# [Source extract]
╭──
David Hope commented
The title of the suggestion is dubious and has provoked a lot of ill feelings.
We already have the facility to search by the age range we are interested in.
Over on the Planet Romeo website, you can also specify if you want to see only those people who are looking for someone of your age.
Meanwhile, back on Grindr, I get initial contact from guys who have a preferred age range of 18 - 21. I’m dead in Gay Years. I’m 47
Older but not dead. commented
I don't really know how I ended up reading this but find the concept offensive. The guys they this entitled brat is objecting to saying hello are the same ones who fought for for half a century to get them the rights they presently have. A simple no thanks works well. Some younger guys enjoy learning about things from people with a lot of life experience. As a matter of fact a lot of young guys exploit the older ones and it can be inequitable in reverse. You don't see them yelling about it. Younger guys didn't invent gay life but the guys that you hatefully call creepy and cringey did invent the gay rights that the younger guys take for granted. They are also the ones fighting to hold on to them while the kids are playing and partying. Does it kill you to say hello? Does it bother you that they are still part of the community that they started? Have you ever thanked one of them for marching in the first pride parades when people threw rocks at them? Have you found out about their friends who died fighting for the rights the kids think were always there? The funny thing is that the kids that have a little gratitude and acceptance are not here commenting. You know a lot of older guys would rather be blocked by you guys than get the silent rejection that you throw at them. Guess what kids, young entitled gay men don't understand a **** thing about being gay or oppressed and to make it even worse for the older guys they are being oppressed by Their own community for fighting and surviving. Get over yourselves. Your day is coming. If you don't start fighting for the things that are being taken back you will be back at Stonewall. Then what? Who bans the guys that think gays should be executed? You? I don't think so.
╰──
# [Dataset rows]
╭──
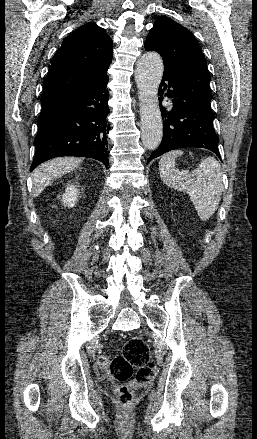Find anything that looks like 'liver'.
Here are the masks:
<instances>
[{"label":"liver","mask_w":257,"mask_h":439,"mask_svg":"<svg viewBox=\"0 0 257 439\" xmlns=\"http://www.w3.org/2000/svg\"><path fill=\"white\" fill-rule=\"evenodd\" d=\"M81 159L74 157H58L43 163L33 173V195L37 197L55 179L77 168Z\"/></svg>","instance_id":"1"}]
</instances>
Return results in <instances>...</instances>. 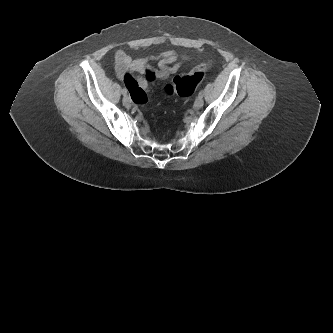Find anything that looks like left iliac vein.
I'll use <instances>...</instances> for the list:
<instances>
[{
  "mask_svg": "<svg viewBox=\"0 0 333 333\" xmlns=\"http://www.w3.org/2000/svg\"><path fill=\"white\" fill-rule=\"evenodd\" d=\"M203 103H204L203 97L198 96L194 102V109L196 110L200 109L203 106Z\"/></svg>",
  "mask_w": 333,
  "mask_h": 333,
  "instance_id": "4c4485c4",
  "label": "left iliac vein"
}]
</instances>
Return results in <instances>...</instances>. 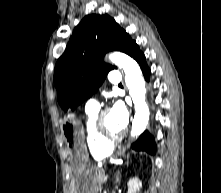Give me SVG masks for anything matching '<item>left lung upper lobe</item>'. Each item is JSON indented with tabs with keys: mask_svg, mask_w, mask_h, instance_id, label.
Here are the masks:
<instances>
[{
	"mask_svg": "<svg viewBox=\"0 0 221 193\" xmlns=\"http://www.w3.org/2000/svg\"><path fill=\"white\" fill-rule=\"evenodd\" d=\"M136 42L108 15H87L75 28L54 71L58 102L67 111L92 96L108 72L116 67L103 62L112 50L126 54Z\"/></svg>",
	"mask_w": 221,
	"mask_h": 193,
	"instance_id": "left-lung-upper-lobe-1",
	"label": "left lung upper lobe"
}]
</instances>
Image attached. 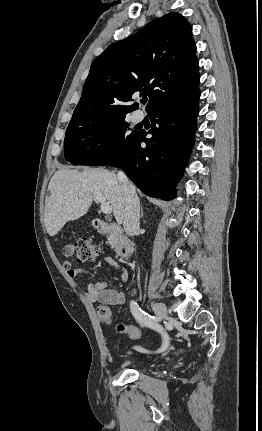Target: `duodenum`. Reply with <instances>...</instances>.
I'll use <instances>...</instances> for the list:
<instances>
[{
	"instance_id": "obj_1",
	"label": "duodenum",
	"mask_w": 262,
	"mask_h": 431,
	"mask_svg": "<svg viewBox=\"0 0 262 431\" xmlns=\"http://www.w3.org/2000/svg\"><path fill=\"white\" fill-rule=\"evenodd\" d=\"M98 231L102 234H110L115 243L116 252L124 258H128L133 253V244L125 236L120 224L108 223L98 219H93Z\"/></svg>"
}]
</instances>
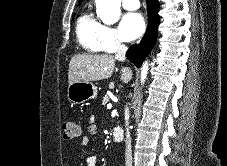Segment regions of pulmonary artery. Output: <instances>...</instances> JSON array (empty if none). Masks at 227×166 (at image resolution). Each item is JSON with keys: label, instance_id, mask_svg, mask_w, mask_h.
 <instances>
[{"label": "pulmonary artery", "instance_id": "1", "mask_svg": "<svg viewBox=\"0 0 227 166\" xmlns=\"http://www.w3.org/2000/svg\"><path fill=\"white\" fill-rule=\"evenodd\" d=\"M122 5L127 10H137L140 7L139 0H122Z\"/></svg>", "mask_w": 227, "mask_h": 166}]
</instances>
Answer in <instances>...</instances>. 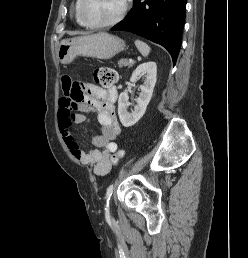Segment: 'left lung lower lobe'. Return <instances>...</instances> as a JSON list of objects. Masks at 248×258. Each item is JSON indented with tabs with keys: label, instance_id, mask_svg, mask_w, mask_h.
I'll return each mask as SVG.
<instances>
[{
	"label": "left lung lower lobe",
	"instance_id": "0a47b994",
	"mask_svg": "<svg viewBox=\"0 0 248 258\" xmlns=\"http://www.w3.org/2000/svg\"><path fill=\"white\" fill-rule=\"evenodd\" d=\"M186 0H133L127 16L111 28L162 45L176 63L185 22Z\"/></svg>",
	"mask_w": 248,
	"mask_h": 258
}]
</instances>
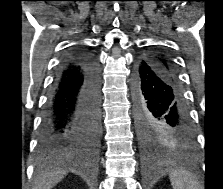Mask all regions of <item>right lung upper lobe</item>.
I'll use <instances>...</instances> for the list:
<instances>
[{
    "label": "right lung upper lobe",
    "mask_w": 223,
    "mask_h": 189,
    "mask_svg": "<svg viewBox=\"0 0 223 189\" xmlns=\"http://www.w3.org/2000/svg\"><path fill=\"white\" fill-rule=\"evenodd\" d=\"M80 51H82V52H84V53H87V54H89L87 51H85V50H83V49H79ZM78 69V67H76V66H74V67H71L70 68V71H74V70H77Z\"/></svg>",
    "instance_id": "1"
}]
</instances>
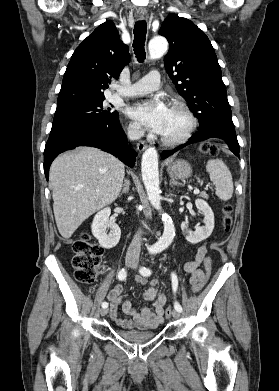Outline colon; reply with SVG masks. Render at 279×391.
I'll use <instances>...</instances> for the list:
<instances>
[{
	"label": "colon",
	"mask_w": 279,
	"mask_h": 391,
	"mask_svg": "<svg viewBox=\"0 0 279 391\" xmlns=\"http://www.w3.org/2000/svg\"><path fill=\"white\" fill-rule=\"evenodd\" d=\"M201 150L203 153L209 155H215L218 152V148L213 144H204L201 147ZM222 211L224 228L228 232L232 224L231 205H224ZM73 252L74 256L72 259V266L74 268L76 280L85 285L94 283L98 272L103 268L101 261L103 248L92 240L90 234L83 233L77 240L74 241ZM211 266V258L206 256L205 273L200 280L192 285L193 293L199 292L205 286L211 272ZM165 314L167 317L171 316L172 308L168 307Z\"/></svg>",
	"instance_id": "colon-1"
}]
</instances>
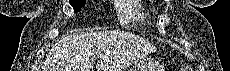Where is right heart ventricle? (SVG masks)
<instances>
[{
	"label": "right heart ventricle",
	"mask_w": 230,
	"mask_h": 71,
	"mask_svg": "<svg viewBox=\"0 0 230 71\" xmlns=\"http://www.w3.org/2000/svg\"><path fill=\"white\" fill-rule=\"evenodd\" d=\"M118 11L120 21L125 25L133 22H143L145 18L140 0L121 1Z\"/></svg>",
	"instance_id": "obj_1"
}]
</instances>
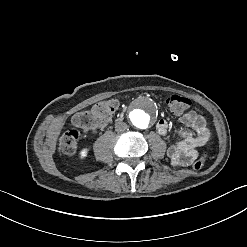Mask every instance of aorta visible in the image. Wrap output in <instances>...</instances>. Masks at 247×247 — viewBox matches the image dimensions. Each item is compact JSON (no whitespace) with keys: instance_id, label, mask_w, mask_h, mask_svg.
I'll use <instances>...</instances> for the list:
<instances>
[{"instance_id":"obj_1","label":"aorta","mask_w":247,"mask_h":247,"mask_svg":"<svg viewBox=\"0 0 247 247\" xmlns=\"http://www.w3.org/2000/svg\"><path fill=\"white\" fill-rule=\"evenodd\" d=\"M149 118L143 112H139L136 116L133 117V124L141 129L147 128Z\"/></svg>"}]
</instances>
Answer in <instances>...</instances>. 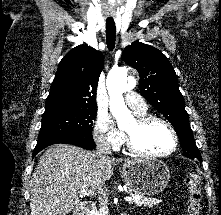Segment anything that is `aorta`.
I'll return each instance as SVG.
<instances>
[{
  "label": "aorta",
  "mask_w": 221,
  "mask_h": 215,
  "mask_svg": "<svg viewBox=\"0 0 221 215\" xmlns=\"http://www.w3.org/2000/svg\"><path fill=\"white\" fill-rule=\"evenodd\" d=\"M106 84L110 98V111L118 124L120 125L126 119H132V114L125 105L123 98V93L131 87L127 83V69L119 68L112 70L107 76ZM133 85H135V82H133Z\"/></svg>",
  "instance_id": "762f6f07"
}]
</instances>
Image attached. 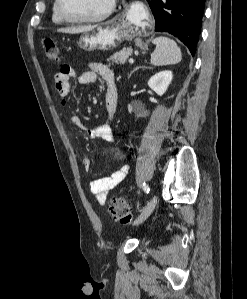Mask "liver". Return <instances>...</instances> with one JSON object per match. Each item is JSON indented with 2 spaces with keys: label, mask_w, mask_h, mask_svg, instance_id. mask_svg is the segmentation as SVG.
<instances>
[{
  "label": "liver",
  "mask_w": 247,
  "mask_h": 299,
  "mask_svg": "<svg viewBox=\"0 0 247 299\" xmlns=\"http://www.w3.org/2000/svg\"><path fill=\"white\" fill-rule=\"evenodd\" d=\"M96 26L95 25H88V26H79V27H72V28H61L58 29V32L62 33H69V34H78V33H86L93 30Z\"/></svg>",
  "instance_id": "liver-1"
}]
</instances>
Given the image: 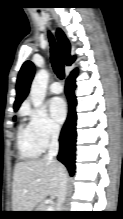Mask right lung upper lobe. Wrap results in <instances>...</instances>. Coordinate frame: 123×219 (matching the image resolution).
<instances>
[{
  "label": "right lung upper lobe",
  "mask_w": 123,
  "mask_h": 219,
  "mask_svg": "<svg viewBox=\"0 0 123 219\" xmlns=\"http://www.w3.org/2000/svg\"><path fill=\"white\" fill-rule=\"evenodd\" d=\"M56 34H57L59 48L63 61L66 65H71L74 62L75 57L70 56L69 41L61 29H58ZM33 76H34V65L32 62L26 61L21 67L17 78V84H16L17 96L14 103V110L17 111L20 104L27 97Z\"/></svg>",
  "instance_id": "cb5924a9"
}]
</instances>
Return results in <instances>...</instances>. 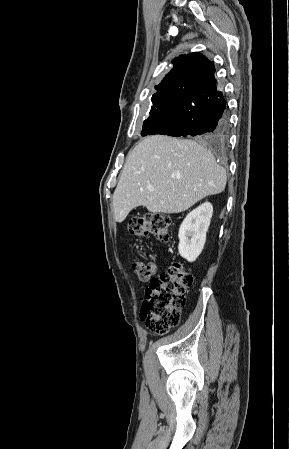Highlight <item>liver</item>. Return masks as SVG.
<instances>
[{
    "instance_id": "obj_1",
    "label": "liver",
    "mask_w": 289,
    "mask_h": 449,
    "mask_svg": "<svg viewBox=\"0 0 289 449\" xmlns=\"http://www.w3.org/2000/svg\"><path fill=\"white\" fill-rule=\"evenodd\" d=\"M226 181L225 169L196 141L146 137L128 155L114 191L115 221H124L138 206L152 213L183 212L206 196L223 192Z\"/></svg>"
}]
</instances>
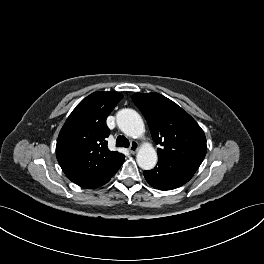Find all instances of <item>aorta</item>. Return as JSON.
<instances>
[{
  "mask_svg": "<svg viewBox=\"0 0 264 264\" xmlns=\"http://www.w3.org/2000/svg\"><path fill=\"white\" fill-rule=\"evenodd\" d=\"M116 121L119 129L132 138L144 135L145 128L141 116L133 109H122L117 113ZM137 163L144 170H151L157 163V153L151 144H144L137 153Z\"/></svg>",
  "mask_w": 264,
  "mask_h": 264,
  "instance_id": "obj_1",
  "label": "aorta"
}]
</instances>
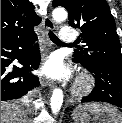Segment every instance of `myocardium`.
<instances>
[{"label": "myocardium", "instance_id": "f54148a6", "mask_svg": "<svg viewBox=\"0 0 122 123\" xmlns=\"http://www.w3.org/2000/svg\"><path fill=\"white\" fill-rule=\"evenodd\" d=\"M94 84V77L88 72H82L74 83L73 93L76 96H83L93 89Z\"/></svg>", "mask_w": 122, "mask_h": 123}]
</instances>
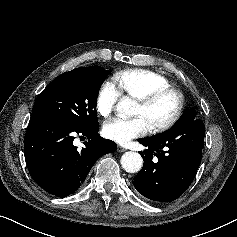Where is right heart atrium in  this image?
Returning a JSON list of instances; mask_svg holds the SVG:
<instances>
[{
	"mask_svg": "<svg viewBox=\"0 0 237 237\" xmlns=\"http://www.w3.org/2000/svg\"><path fill=\"white\" fill-rule=\"evenodd\" d=\"M120 96L121 91L116 83L110 79L105 80L96 95L95 105L98 114L103 118L110 117Z\"/></svg>",
	"mask_w": 237,
	"mask_h": 237,
	"instance_id": "1",
	"label": "right heart atrium"
}]
</instances>
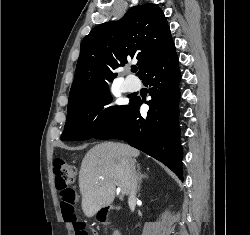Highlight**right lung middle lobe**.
I'll use <instances>...</instances> for the list:
<instances>
[{"instance_id": "dd1d6c3e", "label": "right lung middle lobe", "mask_w": 250, "mask_h": 235, "mask_svg": "<svg viewBox=\"0 0 250 235\" xmlns=\"http://www.w3.org/2000/svg\"><path fill=\"white\" fill-rule=\"evenodd\" d=\"M112 97L108 86L89 92L68 103L67 120L62 141L95 138L127 107L109 106Z\"/></svg>"}]
</instances>
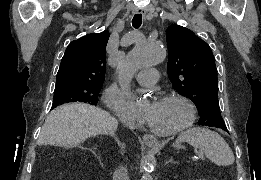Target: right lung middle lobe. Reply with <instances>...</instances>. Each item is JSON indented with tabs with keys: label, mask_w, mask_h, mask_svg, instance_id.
<instances>
[{
	"label": "right lung middle lobe",
	"mask_w": 261,
	"mask_h": 180,
	"mask_svg": "<svg viewBox=\"0 0 261 180\" xmlns=\"http://www.w3.org/2000/svg\"><path fill=\"white\" fill-rule=\"evenodd\" d=\"M103 84L69 83L55 87L52 109L69 102H89L96 105Z\"/></svg>",
	"instance_id": "dd1d6c3e"
}]
</instances>
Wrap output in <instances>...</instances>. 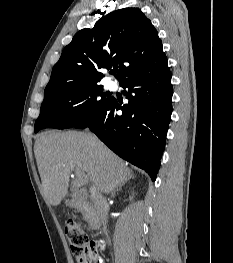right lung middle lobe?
I'll list each match as a JSON object with an SVG mask.
<instances>
[{
  "instance_id": "1",
  "label": "right lung middle lobe",
  "mask_w": 233,
  "mask_h": 263,
  "mask_svg": "<svg viewBox=\"0 0 233 263\" xmlns=\"http://www.w3.org/2000/svg\"><path fill=\"white\" fill-rule=\"evenodd\" d=\"M102 92V86L95 84L44 98L35 132L49 127L64 129L76 126L111 100L112 97Z\"/></svg>"
}]
</instances>
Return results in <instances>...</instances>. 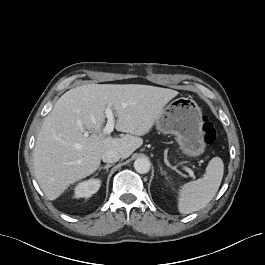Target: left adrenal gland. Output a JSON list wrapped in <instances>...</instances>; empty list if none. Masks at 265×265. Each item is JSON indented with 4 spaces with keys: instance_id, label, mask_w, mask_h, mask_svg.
Returning <instances> with one entry per match:
<instances>
[{
    "instance_id": "obj_1",
    "label": "left adrenal gland",
    "mask_w": 265,
    "mask_h": 265,
    "mask_svg": "<svg viewBox=\"0 0 265 265\" xmlns=\"http://www.w3.org/2000/svg\"><path fill=\"white\" fill-rule=\"evenodd\" d=\"M161 174L166 176V172L162 170V167L160 166Z\"/></svg>"
}]
</instances>
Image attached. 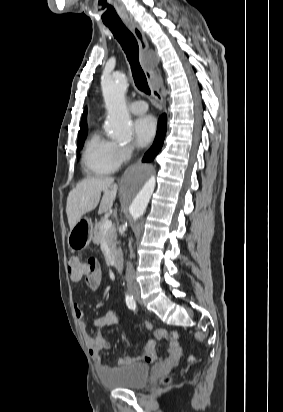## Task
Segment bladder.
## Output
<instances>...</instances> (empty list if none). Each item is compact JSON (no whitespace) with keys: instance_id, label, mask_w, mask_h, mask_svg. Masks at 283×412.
Here are the masks:
<instances>
[{"instance_id":"obj_1","label":"bladder","mask_w":283,"mask_h":412,"mask_svg":"<svg viewBox=\"0 0 283 412\" xmlns=\"http://www.w3.org/2000/svg\"><path fill=\"white\" fill-rule=\"evenodd\" d=\"M150 367L133 364L109 368L101 374L102 383L112 389H138L148 383Z\"/></svg>"}]
</instances>
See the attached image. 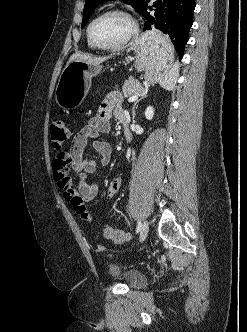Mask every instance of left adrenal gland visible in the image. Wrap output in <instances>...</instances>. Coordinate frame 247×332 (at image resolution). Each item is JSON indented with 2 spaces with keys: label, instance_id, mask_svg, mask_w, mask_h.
<instances>
[{
  "label": "left adrenal gland",
  "instance_id": "left-adrenal-gland-1",
  "mask_svg": "<svg viewBox=\"0 0 247 332\" xmlns=\"http://www.w3.org/2000/svg\"><path fill=\"white\" fill-rule=\"evenodd\" d=\"M146 97H147V91H145L143 93V96L134 103L133 108H132V117H133V119L135 118V108L137 107L138 102L141 101L142 99L146 98Z\"/></svg>",
  "mask_w": 247,
  "mask_h": 332
}]
</instances>
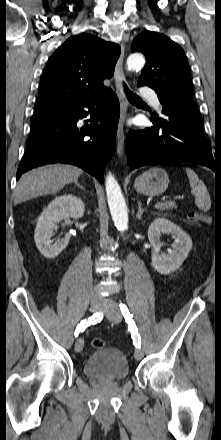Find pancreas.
Listing matches in <instances>:
<instances>
[{
    "label": "pancreas",
    "mask_w": 221,
    "mask_h": 440,
    "mask_svg": "<svg viewBox=\"0 0 221 440\" xmlns=\"http://www.w3.org/2000/svg\"><path fill=\"white\" fill-rule=\"evenodd\" d=\"M176 208L175 202L174 201H166L164 203H161L158 207L159 210L164 211V210H170Z\"/></svg>",
    "instance_id": "pancreas-1"
}]
</instances>
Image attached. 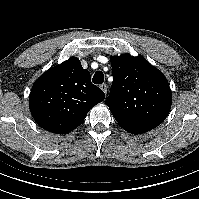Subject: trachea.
Listing matches in <instances>:
<instances>
[{
	"label": "trachea",
	"instance_id": "trachea-1",
	"mask_svg": "<svg viewBox=\"0 0 199 199\" xmlns=\"http://www.w3.org/2000/svg\"><path fill=\"white\" fill-rule=\"evenodd\" d=\"M94 84H102L104 82V75L101 71H97L92 79Z\"/></svg>",
	"mask_w": 199,
	"mask_h": 199
}]
</instances>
╰──
# [Task details]
Set down the passage of the comment thread that begins at the words "David Hope commented" and ends after "of your age.". The rows have no connection to the comment thread.

# [Response below]
David Hope commented
The title of the suggestion is dubious and has provoked a lot of ill feelings.
We already have the facility to search by the age range we are interested in.
Over on the Planet Romeo website, you can also specify if you want to see only those people who are looking for someone of your age.